Um prédio, vários proprietários em guerra com os construtores, um processo em tribunal e uma advogada acusada de falsificar documentos e enganar os seus clientes, ou seja, os donos das casas – os mesmos que já se diziam enganados por quem construiu os imóveis.
O Ministério Público de Águeda acusou a advogada Idalina Ribeiro de ter falsificado documentos para fazer um acordo em tribunal, sem que os seus constituintes tivessem tido conhecimento. Os investigadores decidiram, no entanto, arquivar o crime de prevaricação de advogado, justificando com a prescrição. O caso vai chegar na próxima semana a debate instrutório, ficando a saber-se se a advogada, que reclama desde o início inocência, vai ou não a julgamento.
Idalina Ribeiro foi contratada por um conjunto de moradores de um prédio em Sangalhos, Anadia, para defender os seus interesses num processo contra as empresas Kazza – Empreendimentos Imobiliários, Lda e Encobarra – Engenharia Construções, Lda. Os vários problemas na construção e as divergências com os construtores levou o caso para a Justiça em 2005, arrastando-se até 2011, altura em que foi assinado um acordo entre as partes. Só que uma das partes não sabia. As assinaturas dos donos das casas foram falsificadas.
Segundo a acusação, Idalina Ribeiro “defendia a pretensão dos autores de verem as rés condenadas a proceder ou a mandar proceder a obras para a eliminação de defeitos detetados nas várias frações autónomas ou, não podendo efetuar as obras necessárias para a eliminação dos defeitos, a pagar aos autores a quantia que estes tivessem de despender […] bem como uma indemnização pelas danos patrimoniais e não patrimoniais sofridos em consequência dos defeitos”.
Foi aliás por tudo isto que foram dados à advogada poderes gerais de representação. Em novembro de 2011, em audiência de julgamento, os advogados das empresas e Idalina Ribeiro chegaram ao tal consenso – “assumindo a ré Encobarra – Engenharia & Construções, Lda o compromisso de pagar aos autores a quantia de 15 mil euros até 31 de março de 2012, considerando-se estes integralmente ressarcidos relativamente aos defeitos”.
Como não podia decidir sem a assinatura dos clientes, porque só tinha uma procuração com poderes gerais, Idalina Ribeiro ficou de entregar à posteriori um documento em que os proprietários assinassem as condições de tal acordo. Só que os 15 mil euros eram insuficientes para regularizar tudo o que estava mal, na opinião dos proprietários e é o que acontece daqui para a frente que levou o MP a acusar a advogada.

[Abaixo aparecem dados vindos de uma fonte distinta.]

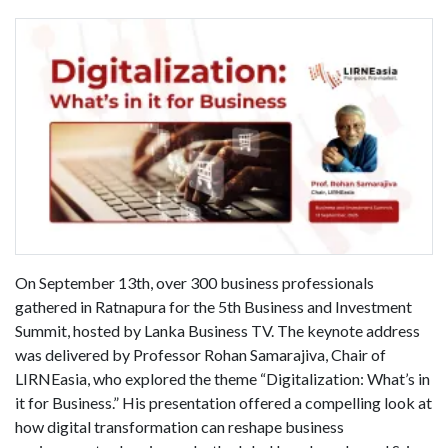
On September 13th, over 300 business professionals
gathered in Ratnapura for the 5th Business and Investment
Summit, hosted by Lanka Business TV. The keynote address
was delivered by Professor Rohan Samarajiva, Chair of
LIRNEasia, who explored the theme “Digitalization: What’s in
it for Business.” His presentation offered a compelling look at
how digital transformation can reshape business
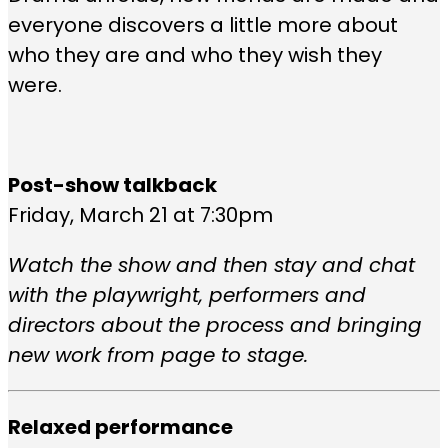
everyone discovers a little more about
who they are and who they wish they
were.
Post-show talkback
Friday, March 21 at 7:30pm
Watch the show and then stay and chat
with the playwright, performers and
directors about the process and bringing
new work from page to stage.
Relaxed performance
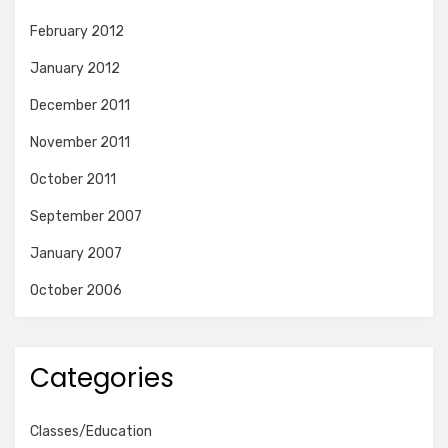
February 2012
January 2012
December 2011
November 2011
October 2011
September 2007
January 2007
October 2006
Categories
Classes/Education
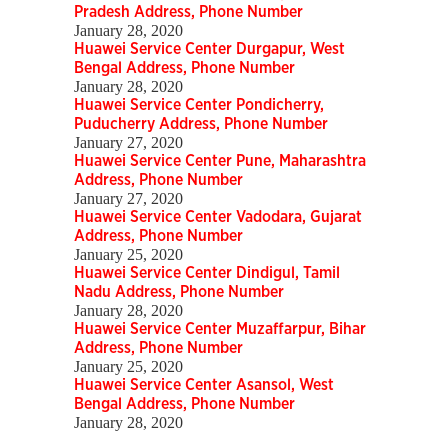
Pradesh Address, Phone Number
January 28, 2020
Huawei Service Center Durgapur, West
Bengal Address, Phone Number
January 28, 2020
Huawei Service Center Pondicherry,
Puducherry Address, Phone Number
January 27, 2020
Huawei Service Center Pune, Maharashtra
Address, Phone Number
January 27, 2020
Huawei Service Center Vadodara, Gujarat
Address, Phone Number
January 25, 2020
Huawei Service Center Dindigul, Tamil
Nadu Address, Phone Number
January 28, 2020
Huawei Service Center Muzaffarpur, Bihar
Address, Phone Number
January 25, 2020
Huawei Service Center Asansol, West
Bengal Address, Phone Number
January 28, 2020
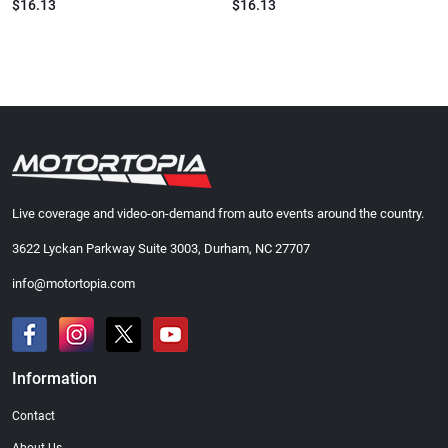
$16.13
$16.13
Live coverage and video-on-demand from auto events around the country.
3622 Lyckan Parkway Suite 3003, Durham, NC 27707
info@motortopia.com
Information
Contact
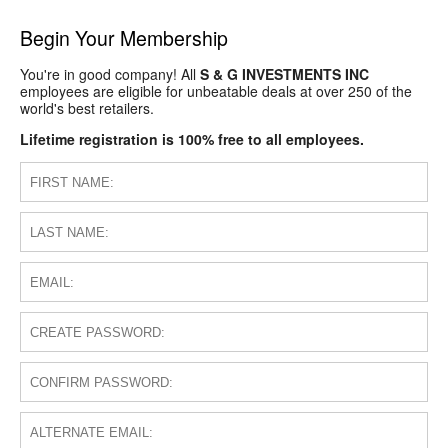
Begin Your Membership
You're in good company! All
S & G INVESTMENTS INC
employees are eligible for unbeatable deals at over 250 of the
world's best retailers.
Lifetime registration is 100% free to all employees.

“Ciente de que o referido acordo apenas determinaria o fim definitivo da ação caso os autores o aceitassem mediante junção aos autos de documento comprovativo dessa manifestação, a arguida decidiu nada dizer aos autores, ora defendidos, e diligenciar, de moto próprio, pela elaboração e junção ao processo de um documento que tivesse a aparência de uma aceitação da transação pelos autores”, explica a acusação.
E foi esse documento que terá sido fabricado, segundo o MP: “[No documento do acordo] apôs, com recurso a programa informático de digitalização – cópia e imagem – ou por decalques a partir das assinaturas e rubricas […] apostas nas procurações forenses que haviam sido outorgadas para a propositura da ação e que se mantinham na posse da arguida”. Duas assinaturas terão mesmo sido feitas por imitação.
Após algumas alterações ao documento, o mesmo acabaria por ser colocado na plataforma informática da Justiça, o Citius, a 9 de fevereiro de 2012. Quatro dias depois a juíza titular considerou que o acordo estava ratificado e os autos foram para arquivo.
“Quando assim procedeu, a arguida sabia que agia contrariamente à vontade dos [clientes], já que nenhum a havia autorizado a utilizar as procurações forenses e as suas assinaturas para tal finalidade, sendo os mesmos totalmente desconhecedores dos termos do acordo realizado”.
O alegado esquema foi descoberto quando um dos proprietários decidiu consultar o processo e percebeu que não tinha assinado tal documento.
Contactada, a defesa de Idalina Ribeiro esclareceu que reclama desde o início pela inocência, referindo que “essa inocência é, neste caso, objetivamente verdadeira”.
“A Dra. Idalina Ribeira exerce advocacia há décadas e que nunca lhe foi dirigida qualquer espécie de sanção disciplinar pela Ordem dos Advogados, nem sequer neste momento”, esclarece ainda o advogado João Medeiros, que representa a arguida, adiantando: “A dra. Idalina Ribeiro não está suspensa da ordem e não foi em nenhuma instância condenada”.
Questionada sobre este caso, bem como qual o ponto de situação do processo interno, a Ordem dos Advogados não prestou qualquer esclarecimento até à hora de fecho desta edição.